[Work order]
Pull every line with "Ronda" from the entries below.

[Data]
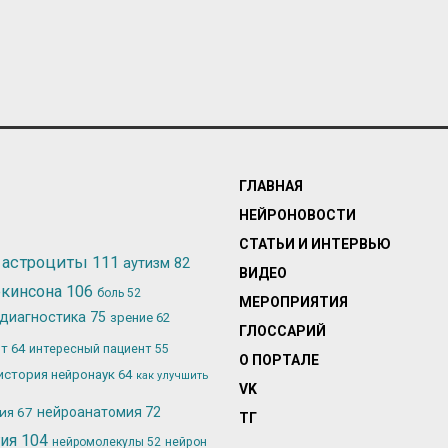
ГЛАВНАЯ
НЕЙРОНОВОСТИ
СТАТЬИ И ИНТЕРВЬЮ
астроциты
111
аутизм
82
ВИДЕО
ркинсона
106
боль
52
МЕРОПРИЯТИЯ
диагностика
75
зрение
62
ГЛОССАРИЙ
ьт
64
интересный пациент
55
О ПОРТАЛЕ
история нейронаук
64
как улучшить
VK
лия
67
нейроанатомия
72
ТГ
гия
104
нейромолекулы
52
нейрон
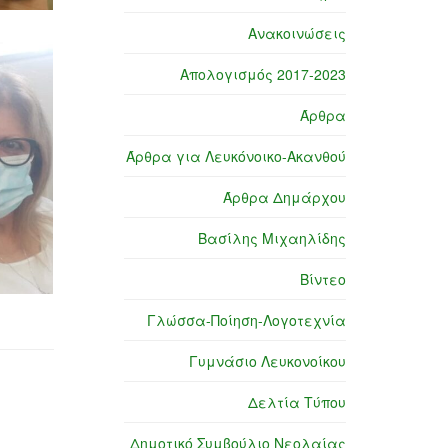
Ανακοινώσεις
Απολογισμός 2017-2023
Άρθρα
Άρθρα για Λευκόνοικο-Ακανθού
Άρθρα Δημάρχου
Βασίλης Μιχαηλίδης
Βίντεο
Γλώσσα-Ποίηση-Λογοτεχνία
Γυμνάσιο Λευκονοίκου
Δελτία Τύπου
Δημοτικό Συμβούλιο Νεολαίας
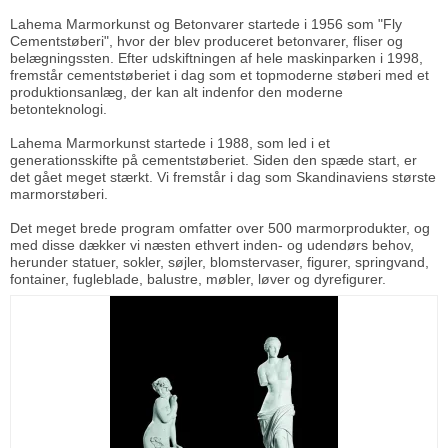
Lahema Marmorkunst og Betonvarer startede i 1956 som "Fly
Cementstøberi", hvor der blev produceret betonvarer, fliser og
belægningssten. Efter udskiftningen af hele maskinparken i 1998,
fremstår cementstøberiet i dag som et topmoderne støberi med et
produktionsanlæg, der kan alt indenfor den moderne
betonteknologi.
Lahema Marmorkunst startede i 1988, som led i et
generationsskifte på cementstøberiet. Siden den spæde start, er
det gået meget stærkt. Vi fremstår i dag som Skandinaviens største
marmorstøberi.
Det meget brede program omfatter over 500 marmorprodukter, og
med disse dækker vi næsten ethvert inden- og udendørs behov,
herunder statuer, sokler, søjler, blomstervaser, figurer, springvand,
fontainer, fugleblade, balustre, møbler, løver og dyrefigurer.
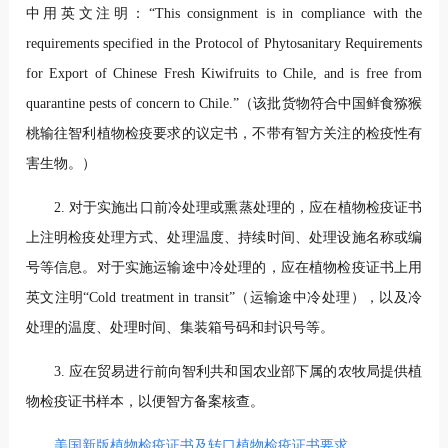
中用英文注明：“This consignment is in compliance with the
requirements specified in the Protocol of Phytosanitary Requirements
for Export of Chinese Fresh Kiwifruits to Chile, and is free from
quarantine pests of concern to Chile.”（该批货物符合中国鲜食猕猴
桃输往智利植物检疫要求的议定书，不带有智方关注的检疫性有
害生物。）
2. 对于实施出口前冷处理或熏蒸处理的，应在植物检疫证书
上注明检疫处理方式、处理温度、持续时间、处理设施名称或编
号等信息。对于实施运输途中冷处理的，应在植物检疫证书上用
英文注明“Cold treatment in transit”（运输途中冷处理），以及冷
处理的温度、处理时间、集装箱号码和封识号等。
3. 应在贸易进行前向智利共和国农业部下属的农牧局提供植
物检疫证书样本，以便智方备案核查。
美国新版植物检疫证书及转口植物检疫证书要求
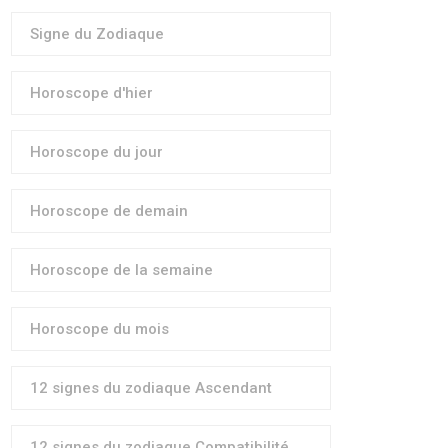
Signe du Zodiaque
Horoscope d'hier
Horoscope du jour
Horoscope de demain
Horoscope de la semaine
Horoscope du mois
12 signes du zodiaque Ascendant
12 signes du zodiaque Compatibilité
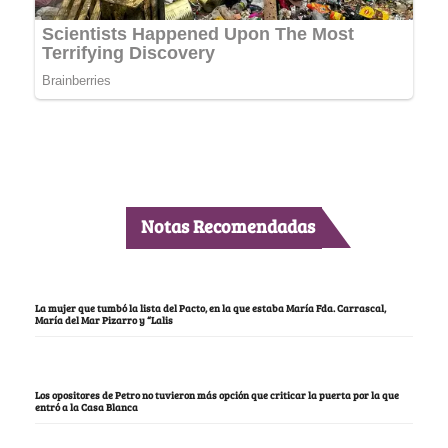
Notas Recomendadas
La mujer que tumbó la lista del Pacto, en la que estaba María Fda. Carrascal,
María del Mar Pizarro y “Lalis
Los opositores de Petro no tuvieron más opción que criticar la puerta por la que
entró a la Casa Blanca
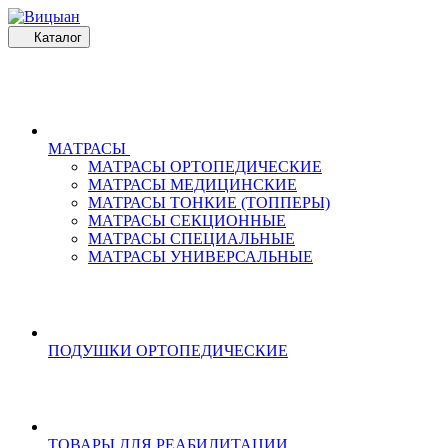
Каталог
МАТРАСЫ
МАТРАСЫ ОРТОПЕДИЧЕСКИЕ
МАТРАСЫ МЕДИЦИНСКИЕ
МАТРАСЫ ТОНКИЕ (ТОППЕРЫ)
МАТРАСЫ СЕКЦИОННЫЕ
МАТРАСЫ СПЕЦИАЛЬНЫЕ
МАТРАСЫ УНИВЕРСАЛЬНЫЕ
ПОДУШКИ ОРТОПЕДИЧЕСКИЕ
ТОВАРЫ ДЛЯ РЕАБИЛИТАЦИИ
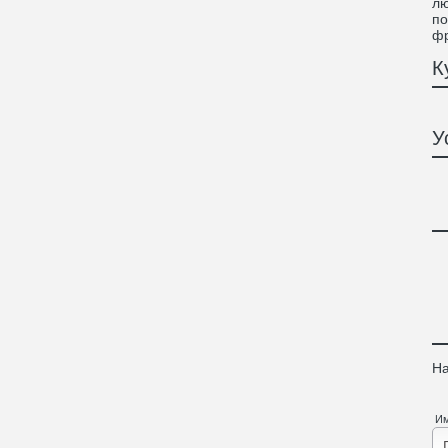
лю
по
фр
К
У
На
И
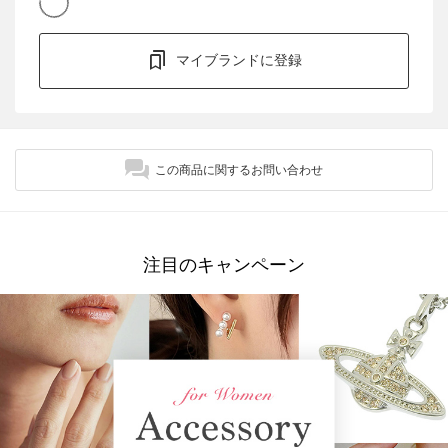
マイブランドに登録
この商品に関するお問い合わせ
注目のキャンペーン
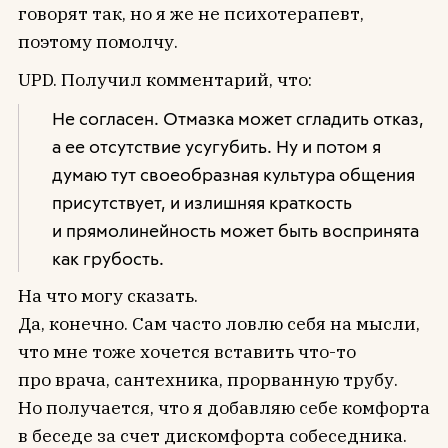
говорят так, но я же не психотерапевт,
поэтому помолчу.
UPD. Получил комментарий, что:
Не согласен. Отмазка может сгладить отказ,
а ее отсутствие усугубить. Ну и потом я
думаю тут своеобразная культура общения
присутствует, и излишняя краткость
и прямолинейность может быть воспринята
как грубость.
На что могу сказать.
Да, конечно. Сам часто ловлю себя на мысли,
что мне тоже хочется вставить что-то
про врача, сантехника, прорванную трубу.
Но получается, что я добавляю себе комфорта
в беседе за счет дискомфорта собеседника.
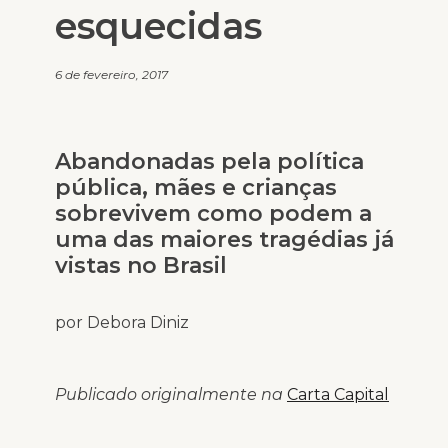
esquecidas
6 de fevereiro, 2017
Abandonadas pela política
pública, mães e crianças
sobrevivem como podem a
uma das maiores tragédias já
vistas no Brasil
por Debora Diniz
Publicado originalmente na
Carta Capital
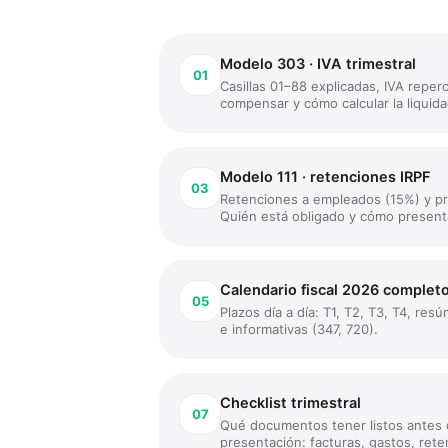
Modelo 303 · IVA trimestral
01
Casillas 01–88 explicadas, IVA reper
compensar y cómo calcular la liquida
Modelo 111 · retenciones IRPF
03
Retenciones a empleados (15%) y pr
Quién está obligado y cómo presenta
Calendario fiscal 2026 complet
05
Plazos día a día: T1, T2, T3, T4, re
e informativas (347, 720).
Checklist trimestral
07
Qué documentos tener listos antes d
presentación: facturas, gastos, reten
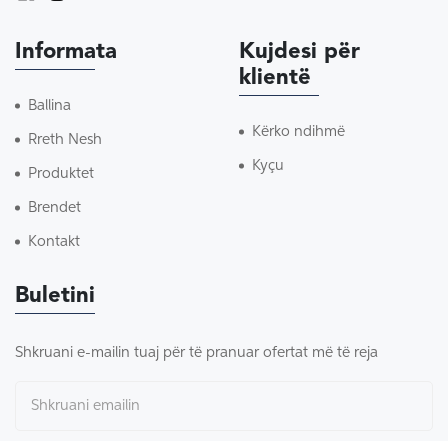
Informata
Kujdesi për
klientë
Ballina
Kërko ndihmë
Rreth Nesh
Kyçu
Produktet
Brendet
Kontakt
Buletini
Shkruani e-mailin tuaj për të pranuar ofertat më të reja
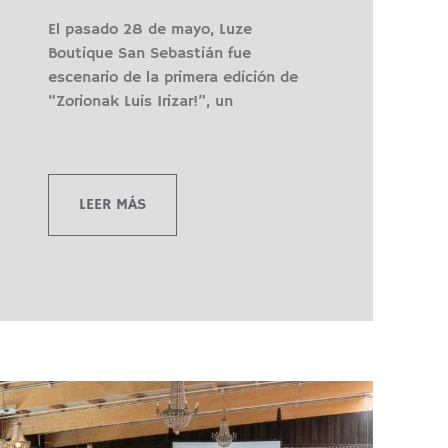
El pasado 28 de mayo, Luze
Boutique San Sebastián fue
escenario de la primera edición de
“Zorionak Luis Irizar!”, un
LEER MÁS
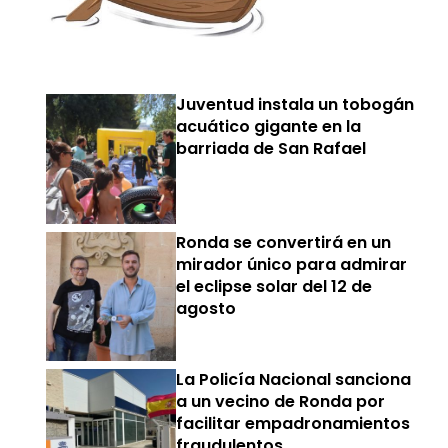
Juventud instala un tobogán
acuático gigante en la
barriada de San Rafael
Ronda se convertirá en un
mirador único para admirar
el eclipse solar del 12 de
agosto
La Policía Nacional sanciona
a un vecino de Ronda por
facilitar empadronamientos
fraudulentos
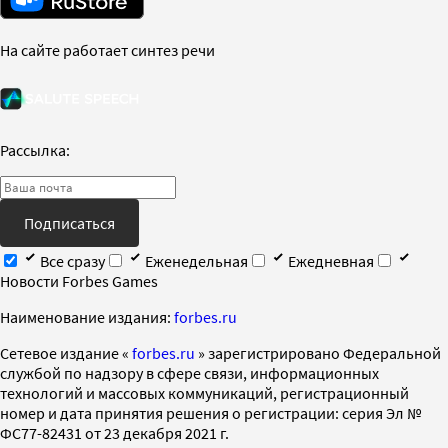
На сайте работает синтез речи
Рассылка:
Подписаться
Все сразу
Еженедельная
Ежедневная
Новости Forbes Games
Наименование издания:
forbes.ru
Cетевое издание «
forbes.ru
» зарегистрировано Федеральной
службой по надзору в сфере связи, информационных
технологий и массовых коммуникаций, регистрационный
номер и дата принятия решения о регистрации: серия Эл №
ФС77-82431 от 23 декабря 2021 г.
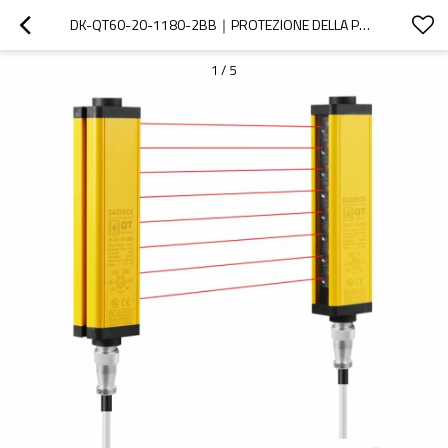
DK-QT60-20-1180-2BB｜PROTEZIONE DELLA PUNZONATRICE｜DADISICK
1
/
5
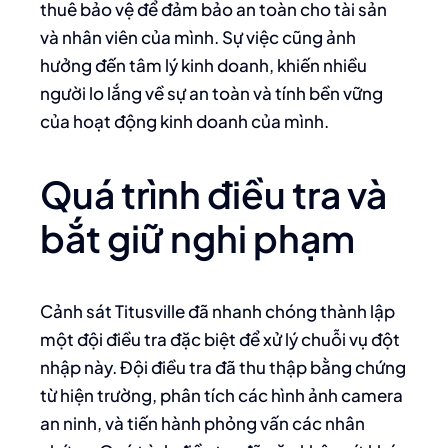
thuê bảo vệ để đảm bảo an toàn cho tài sản
và nhân viên của mình. Sự việc cũng ảnh
hưởng đến tâm lý kinh doanh, khiến nhiều
người lo lắng về sự an toàn và tính bền vững
của hoạt động kinh doanh của mình.
Quá trình điều tra và
bắt giữ nghi phạm
Cảnh sát Titusville đã nhanh chóng thành lập
một đội điều tra đặc biệt để xử lý chuỗi vụ đột
nhập này. Đội điều tra đã thu thập bằng chứng
từ hiện trường, phân tích các hình ảnh camera
an ninh, và tiến hành phỏng vấn các nhân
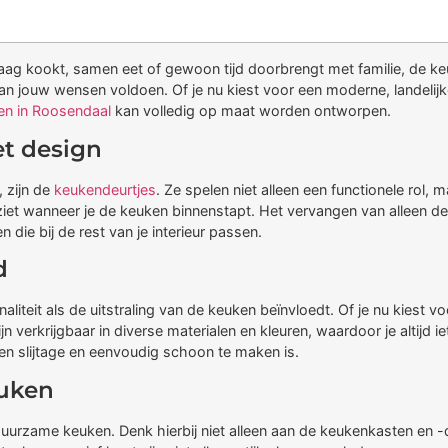
graag kookt, samen eet of gewoon tijd doorbrengt met familie, de k
an jouw wensen voldoen. Of je nu kiest voor een moderne, landelijke 
en in Roosendaal
kan volledig op maat worden ontworpen.
et design
 zijn de
keukendeurtjes
. Ze spelen niet alleen een functionele rol, m
ziet wanneer je de keuken binnenstapt. Het vervangen van alleen de
die bij de rest van je interieur passen.
d
aliteit als de uitstraling van de keuken beïnvloedt. Of je nu kies
jn verkrijgbaar in diverse materialen en kleuren, waardoor je altijd i
en slijtage en eenvoudig schoon te maken is.
euken
duurzame keuken. Denk hierbij niet alleen aan de keukenkasten en 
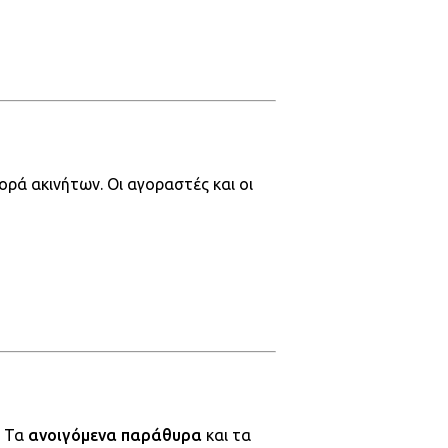
ρά ακινήτων. Οι αγοραστές και οι
. Τα
ανοιγόμενα παράθυρα
και τα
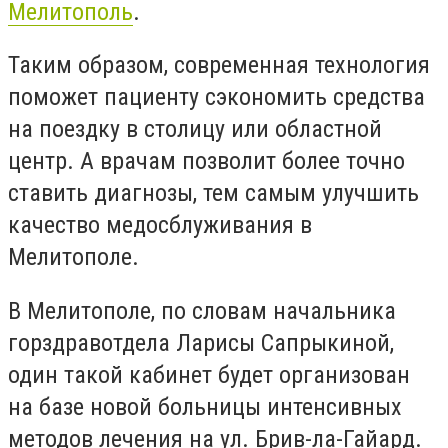
Мелитополь
.
Таким образом, современная технология
поможет пациенту сэкономить средства
на поездку в столицу или областной
центр. А врачам позволит более точно
ставить диагнозы, тем самым улучшить
качество медосблуживания в
Мелитополе.
В Мелитополе, по словам начальника
горздравотдела Ларисы Сапрыкиной,
один такой кабинет будет организован
на базе новой больницы интенсивных
методов лечения на ул. Брив-ла-Гайард.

[Written response]
Ronda se convertirá en un
a un vecino de Ronda por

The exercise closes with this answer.